Sarra Jahedi in “Single Long”

Jack Lawrence Mayer, Sarra Jahedi and Ed Hausman were a year out of the University of Chicago when they created the comedy pilot Single Long, based in part on a weekly web series they’d produced as undergrads.

“I took that casual format and the broad characters we’d been building for a few years, and put together a script, says Lawrence Mayer, who wrote the first draft, then revised with Jahedi.

“It reflected, to me, the wall that it feels like you’ve hit when you’re post-graduate and all your friends seem to have better jobs than you, and you’re probably just going to fail miserably at everything and die alone,” he says.

That pilot has evolved into the web series Single Long, which quietly launched in early August as one the first four HBO Digitals, original series on HBO Go, the cable network’s streaming service for cable subscribers, until now populated entirely with repurposed TV content.

Lawrence Mayer and Hausman play roommates vying to establish the eponymous hipster dating web site, while Jahedi plays an up-and-coming standup comic.

Pilot at the right time and right place

Jack Lawrence MayerIt’s partly inspired by Lawrence Mayer’s experience running the web site Couch Potatoes/Living Room Songs, for which he filmed bands performing in their living rooms.

“It really didn’t get much traction,” he says, “mainly due to the esoteric and not-particularly-commercial nature of the website — and due to the fact that it was just me with a backpack, Sony EX1, field recorder, and shot gun mic acting as a one man production team.”

Their independently-produced 23-minute pilot won the 2011 Chicago Comedy TV Pilot Competition. A UTA agent who judged the competition brought the project to HBO, which was fortuitously looking for short, low-budget comedy for its streaming platform—the first significant success coming directly from the competition.

“With the HBO Go mobile platform now available to us, we were able to consider the alternate, experimental approach of shortform storytelling,” HBO Entertainment president Sue Naegle told Variety. “And, when it comes to comedy and HBO, experimentation is what it has always been about.”

Episodes filled with new music and songs

During development, Lawrence Mayer says, “it was great to continue to live life as a fairly broke, single, incompetent wannabe filmmaker while writing the characters and developing the show. I was continuing to live the exact same life as before, but now it was all fodder for the scripts.” 

They shot in Wicker Park, Pilsen, Evanston, and around the Chicago area beginning in the spring. “HBO was very straight forward from the beginning that we would have a lot of creative control, but we would be doing this micro-budget, which was more than fine by me,” Lawrence Mayer says. “It’s good to always remember that low budget is an ideological stance with regards to artistic control.”

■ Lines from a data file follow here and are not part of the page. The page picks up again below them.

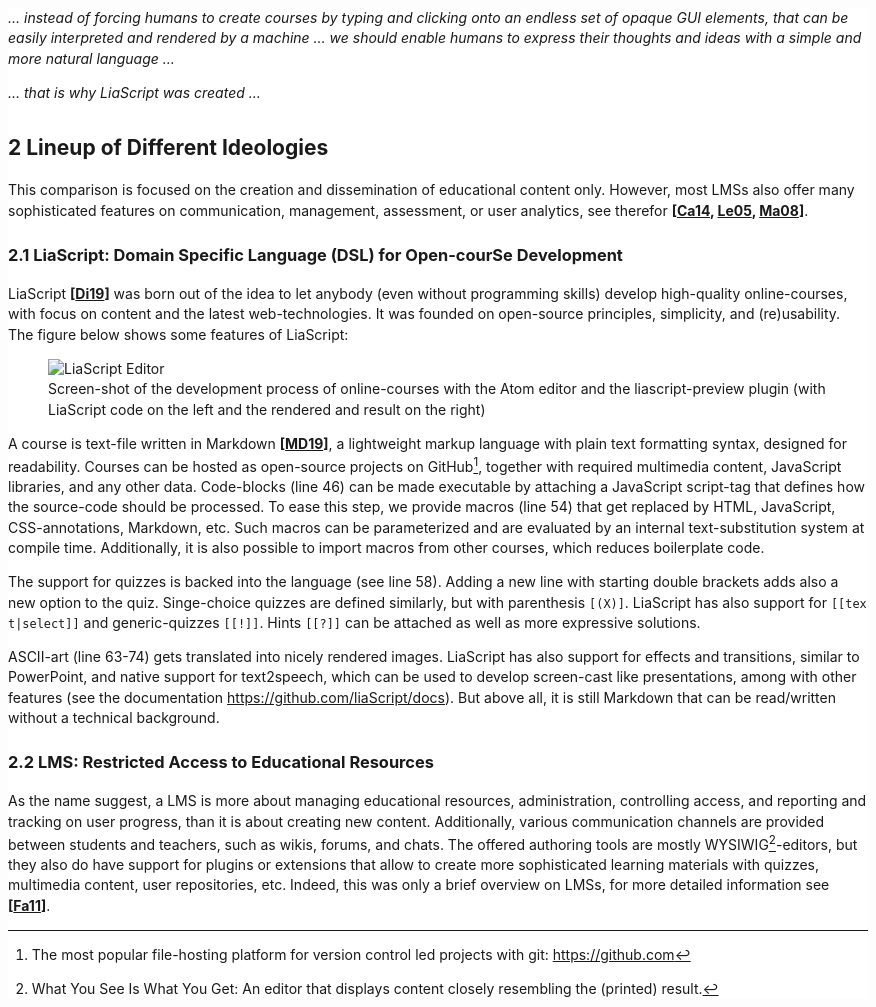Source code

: _… instead of forcing humans to create courses by typing and clicking onto an endless set of opaque GUI elements, that can be easily interpreted and rendered by a machine … we should enable humans to express their thoughts and ideas with a simple and more natural language …_

_… that is why LiaScript was created …_

## 2 Lineup of Different Ideologies

This comparison is focused on the creation and dissemination of educational content only. However, most LMSs also offer many sophisticated features on communication, management, assessment, or user analytics, see therefor __[[Ca14](#Ca14), [Le05](#Le05), [Ma08](Ma08)]__.

### 2.1 LiaScript: Domain Specific Language (DSL) for Open-courSe Development

LiaScript __[[Di19](#Di19)]__ was born out of the idea to let anybody (even without programming skills) develop high-quality online-courses, with focus on content and the latest web-technologies. It was founded on open-source principles, simplicity, and (re)usability. The figure below shows some features of LiaScript:

<figure>
    <img src="/images/post/from-zero-to-hero-with-lms/grafik.png" alt="LiaScript Editor" />
    <figcaption>
    Screen-shot of the development process of online-courses with the Atom editor and the liascript-preview plugin (with LiaScript code on the left and the rendered and result on the right)
    </figcaption>
</figure>

A course is text-file written in Markdown __[[MD19](#MD19)]__, a lightweight markup language with plain text formatting syntax, designed for readability. Courses can be hosted as open-source projects on GitHub[^\*], together with required multimedia content, JavaScript libraries, and any other data. Code-blocks (line 46) can be made executable by attaching a JavaScript script-tag that defines how the source-code should be processed. To ease this step, we provide macros (line 54) that get replaced by HTML, JavaScript, CSS-annotations, Markdown, etc. Such macros can be parameterized and are evaluated by an internal text-substitution system at compile time. Additionally, it is also possible to import macros from other courses, which reduces boilerplate code.

The support for quizzes is backed into the language (see line 58). Adding a new line with starting double brackets adds also a new option to the quiz. Singe-choice quizzes are defined similarly, but with parenthesis `[(X)]`. LiaScript has also support for `[[text|select]]` and generic-quizzes `[[!]]`. Hints `[[?]]` can be attached as well as more expressive solutions.

ASCII-art (line 63-74) gets translated into nicely rendered images. LiaScript has also support for effects and transitions, similar to PowerPoint, and native support for text2speech, which can be used to develop screen-cast like presentations, among with other features (see the documentation https://github.com/liaScript/docs). But above all, it is still Markdown that can be read/written without a technical background.

[^\*]: The most popular file-hosting platform for version control led projects with git: https://github.com

### 2.2 LMS: Restricted Access to Educational Resources

As the name suggest, a LMS is more about managing educational resources, administration, controlling access, and reporting and tracking on user progress, than it is about creating new content. Additionally, various communication channels are provided between students and teachers, such as wikis, forums, and chats. The offered authoring tools are mostly WYSIWIG[^1]-editors, but they also do have support for plugins or extensions that allow to create more sophisticated learning materials with quizzes, multimedia content, user repositories, etc. Indeed, this was only a brief overview on LMSs, for more detailed information see __[[Fa11](#Fa11)]__.


[^1]: What You See Is What You Get: An editor that displays content closely resembling the (printed) result.
[^1]: Websites of the chosen LMSs: https://moodle.com, https://www.ilias.de,  https://www.canvaslms.com, https://www.edmodo.com
[^1]: Sharable Content Object Reference Model (col. of eLearing standards): https://adlnet.gov/research/scorm/ 
[^2]: See the exemplary LiaScript course about LiaScript: https://github.com/andre-dietrich/e-Learning-2019
[^3]: liascript-snippets: https://atom.io/packages/liascript-snippets
[^1]: The Moodle plugin repository for instance includes 1584 contributions. The majority of the most popular plugins address themes and certificates, not content: https://moodle.org/plugins/stats.php
[^2]: Git Terms Explained: https://linuxacademy.com/blog/linux/git-terms-explained/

“I do want to give as much due and credit as possible to the amazing independent musicians who composed music or gave their songs to the show,” he adds. “We were able to fill the episodes with great, new music, and it was such a thrill to collaborate with the bands and composers.”

All seven 15-minute episodes are currently available at HBO Go.

Also on the HBO Digitals slate are Zach Galifianakis’s Brody Stevens: Enjoy It!, which was originally developed as a TV series before shifting to online only, along with two other projects developed specifically for HBO Go: Mike White’s The Boring Life of Jacqueline, and the music duo comedy Garfunkel and Oates.